◆ Your assignment ◆
Nothing outside the range below should be printed. Output exactly the lines from the line with "Dominanz hat seither" to the line with "Stattdessen wurde 1966", both included.

◆ Data shown ◆
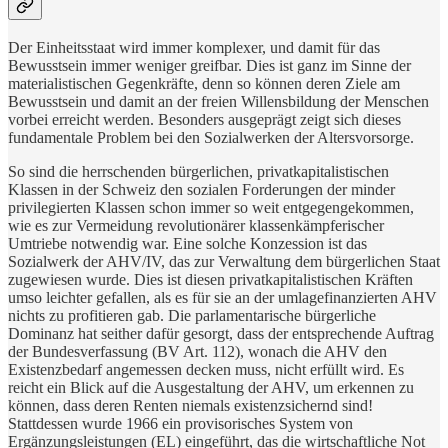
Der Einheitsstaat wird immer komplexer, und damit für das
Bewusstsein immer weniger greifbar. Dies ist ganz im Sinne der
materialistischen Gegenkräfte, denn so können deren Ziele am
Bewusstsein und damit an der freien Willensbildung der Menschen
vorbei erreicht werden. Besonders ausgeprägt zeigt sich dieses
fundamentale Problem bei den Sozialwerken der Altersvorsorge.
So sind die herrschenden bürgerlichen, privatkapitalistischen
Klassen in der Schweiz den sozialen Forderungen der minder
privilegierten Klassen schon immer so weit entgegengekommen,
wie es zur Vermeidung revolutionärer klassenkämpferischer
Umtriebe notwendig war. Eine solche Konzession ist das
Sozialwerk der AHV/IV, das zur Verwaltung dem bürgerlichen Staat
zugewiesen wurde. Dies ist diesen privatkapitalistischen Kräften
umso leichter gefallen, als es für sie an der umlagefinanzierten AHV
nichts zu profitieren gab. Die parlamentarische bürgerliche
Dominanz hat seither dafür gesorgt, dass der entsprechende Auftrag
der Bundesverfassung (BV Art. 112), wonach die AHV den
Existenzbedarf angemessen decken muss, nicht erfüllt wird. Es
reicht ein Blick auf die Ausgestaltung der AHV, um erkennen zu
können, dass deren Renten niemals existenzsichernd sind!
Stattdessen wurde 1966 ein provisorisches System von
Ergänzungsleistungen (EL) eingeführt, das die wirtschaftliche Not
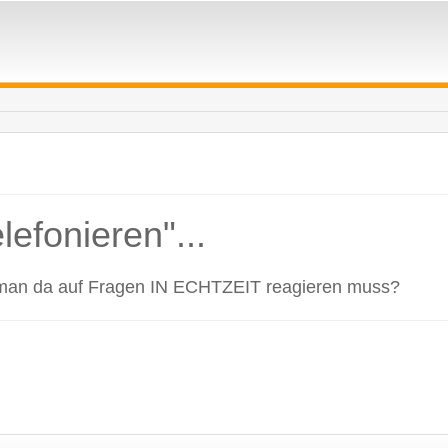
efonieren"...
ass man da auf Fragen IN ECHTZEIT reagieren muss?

---

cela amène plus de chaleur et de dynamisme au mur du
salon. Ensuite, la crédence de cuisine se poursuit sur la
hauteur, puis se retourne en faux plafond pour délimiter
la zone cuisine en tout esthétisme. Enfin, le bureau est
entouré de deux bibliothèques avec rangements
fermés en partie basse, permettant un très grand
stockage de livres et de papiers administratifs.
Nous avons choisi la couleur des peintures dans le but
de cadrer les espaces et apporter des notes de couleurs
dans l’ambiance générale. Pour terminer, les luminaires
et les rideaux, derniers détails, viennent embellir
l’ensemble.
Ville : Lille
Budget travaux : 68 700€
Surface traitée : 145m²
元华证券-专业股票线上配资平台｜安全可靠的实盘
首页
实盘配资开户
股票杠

◆ Output for this exercise ◆
Dominanz hat seither dafür gesorgt, dass der entsprechende Auftrag
der Bundesverfassung (BV Art. 112), wonach die AHV den
Existenzbedarf angemessen decken muss, nicht erfüllt wird. Es
reicht ein Blick auf die Ausgestaltung der AHV, um erkennen zu
können, dass deren Renten niemals existenzsichernd sind!
Stattdessen wurde 1966 ein provisorisches System von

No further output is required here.